On the other hand, perhaps I am expecting too much, wanting literary substance in a popular novel. But the best book they'd read all year? Oh well. This is not the first time that high expectations have ruined a novel for me.

Best books of 2008

These are the top twelve best books I read in 2008. If I blogged about the book, then I’ve noted the date when I posted the review; please check the archive for a fuller discussion of the book.

1. Invisible Cities, by Italo Calvino
8 September 08
Indescribable. You just have to experience it.

2. Averno, by Louise Gluck
Gluck’s lyric meditations on death, often using the myth of Persephone as a way in; deceptively simple language that strikes to the core, the beauty of the natural world, solace and despair commingled. Still too close to these poems to blog about them.

3. The Three-Cornered World (Kusa Makura), by Natsume Soseki
22 September 08
An artist visits a remote mountain resort out of season; beautiful descriptions, thoughtful—and sometimes funny—discussions about life and art. Is solitude necessary for immersion in your art? Is distance necessary for aesthetic appreciation of life?

4. The Suspicions of Mr. Whicher, by Kate Summerscale
8 December 08
Fascinating account of a true crime investigation by one of Scotland Yard's first detectives, with illuminating social context about Victorian England.

5. The Book of Ebenezer Le Page, by G.B. Edwards
31 March 08
Fictional first-person narrative of life on Guernsey in the beginning of the 20th century; a character and a voice that stay with you.

6. The Lost Upland, by W.S. Merwin
12 May 08
Three stories set in the rural uplands of France with their limestone outcroppings, sheep pastures, and vineyards; gorgeous language, flawed and funny characters, the sadness of an ancient way of life disappearing.

7. The Gathering, by Anne Enright
13 October 08
A peculiarly affecting story of an Irish family; fiction rarely feels this real.

8. The Untouchable, by John Banville
11 February 08
Fictional retelling of the story of Anthony Blunt, one of the Cambridge spies; devotion, betrayal, the quest for authenticity—it's all here.
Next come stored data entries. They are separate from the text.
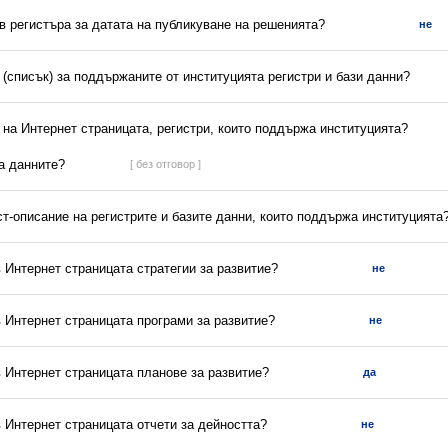
 в регистъра за датата на публикуване на решенията?
не
(списък) за поддържаните от институцията регистри и бази данни?
 на Интернет страницата, регистри, които поддържа институцията?
са данните?
[ без отговор ]
ст-описание на регистрите и базите данни, които поддържа институцията
в Интернет страницата стратегии за развитие?
не
в Интернет страницата програми за развитие?
не
в Интернет страницата планове за развитие?
да
в Интернет страницата отчети за дейността?
не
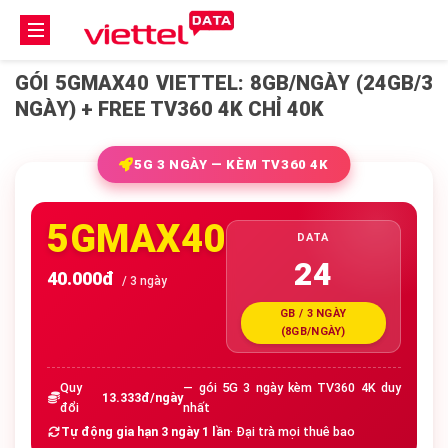
GÓI 5GMAX40 VIETTEL: 8GB/NGÀY (24GB/3
NGÀY) + FREE TV360 4K CHỈ 40K
5G 3 NGÀY — KÈM TV360 4K
5GMAX40
DATA
24
40.000đ
/ 3 ngày
GB / 3 NGÀY
(8GB/NGÀY)
Quy
— gói 5G 3 ngày kèm TV360 4K duy
13.333đ/ngày
đổi
nhất
Tự động gia hạn 3 ngày 1 lần
· Đại trà mọi thuê bao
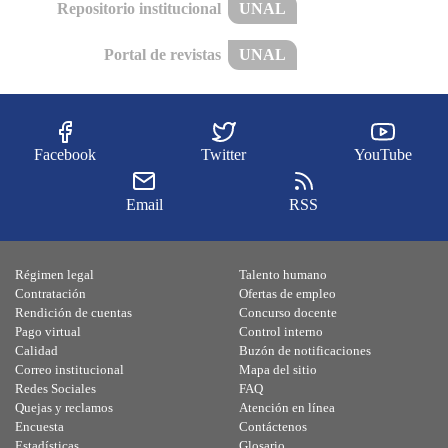
Repositorio institucional
UNAL
Portal de revistas
UNAL
Facebook
Twitter
YouTube
Email
RSS
Régimen legal
Talento humano
Contratación
Ofertas de empleo
Rendición de cuentas
Concurso docente
Pago virtual
Control interno
Calidad
Buzón de notificaciones
Correo institucional
Mapa del sitio
Redes Sociales
FAQ
Quejas y reclamos
Atención en línea
Encuesta
Contáctenos
Estadísticas
Glosario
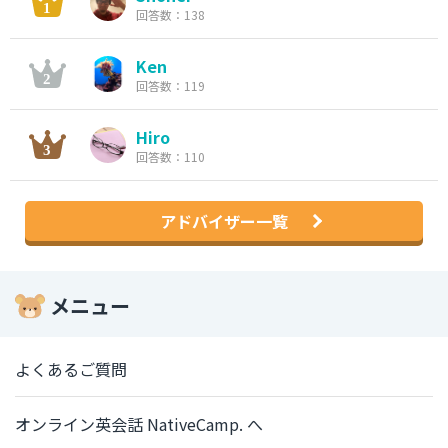
回答数：138
Ken
回答数：119
Hiro
回答数：110
アドバイザー一覧
メニュー
よくあるご質問
オンライン英会話 NativeCamp. へ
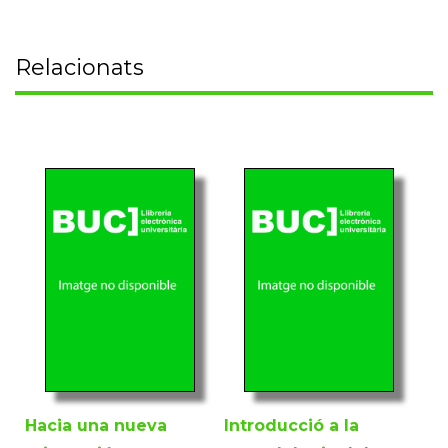
Relacionats
Hacia una nueva
Introducció a la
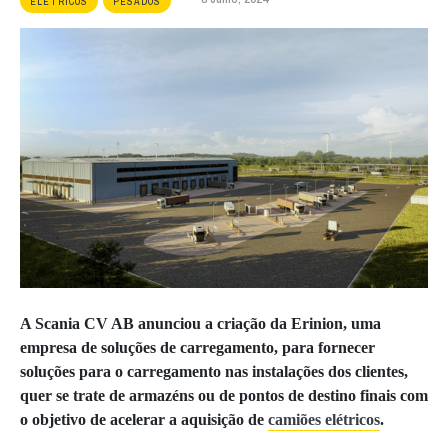
ELÉTRICOS
PESADOS
A Scania CV AB anunciou a criação da Erinion, uma
empresa de soluções de carregamento, para fornecer
soluções para o carregamento nas instalações dos clientes,
quer se trate de armazéns ou de pontos de destino finais com
o objetivo de acelerar a aquisição de
camiões elétricos
.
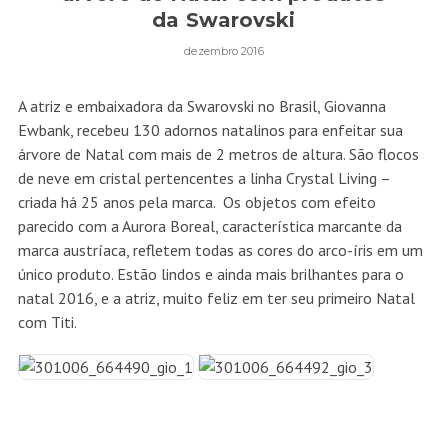
da Swarovski
dezembro 2016
A atriz e embaixadora da Swarovski no Brasil, Giovanna
Ewbank, recebeu 130 adornos natalinos para enfeitar sua
árvore de Natal com mais de 2 metros de altura. São flocos
de neve em cristal pertencentes a linha Crystal Living –
criada há 25 anos pela marca. Os objetos com efeito
parecido com a Aurora Boreal, característica marcante da
marca austríaca, refletem todas as cores do arco-íris em um
único produto. Estão lindos e ainda mais brilhantes para o
natal 2016, e a atriz, muito feliz em ter seu primeiro Natal
com Titi.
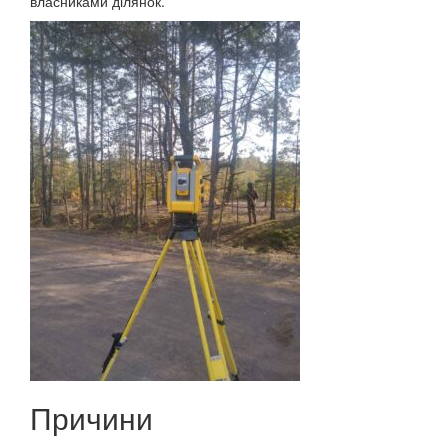
власниками ділянок.
Причини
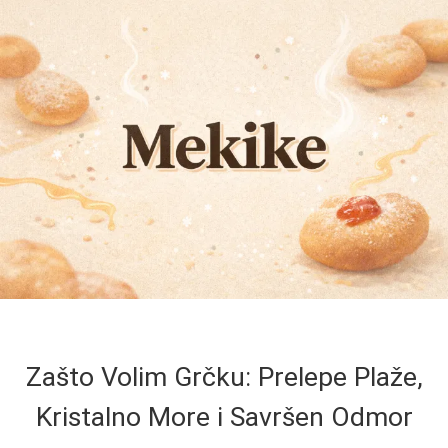
Zašto Volim Grčku: Prelepe Plaže,
Kristalno More i Savršen Odmor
9. True Confessions, by John Gregory Dunne
A classic crime story—can't imagine why I'd never read it before; it has the qualities that later made Chinatown such a great film.

10. After, by Marita Golden
Will change the way you think about race, cities, police. One of the most honest books I've ever read. Just as good on this second read for my book club.

11. The Lighthouse, by P.D. James
2 June 08
Further investigations by Commander Dalgleish, this time on a small island off the coast of Cornwall that has been turned into an exclusive resort; an intelligent read, with allusions to lighthouses and small islands to delight the reader.

12. The Darling, by Russell Banks
A woman's life, from Weather Underground to Liberia to a farm in upstate NY; I especially appreciated the parts set in Liberia and the understanding of its past and complex present that I gained from this book.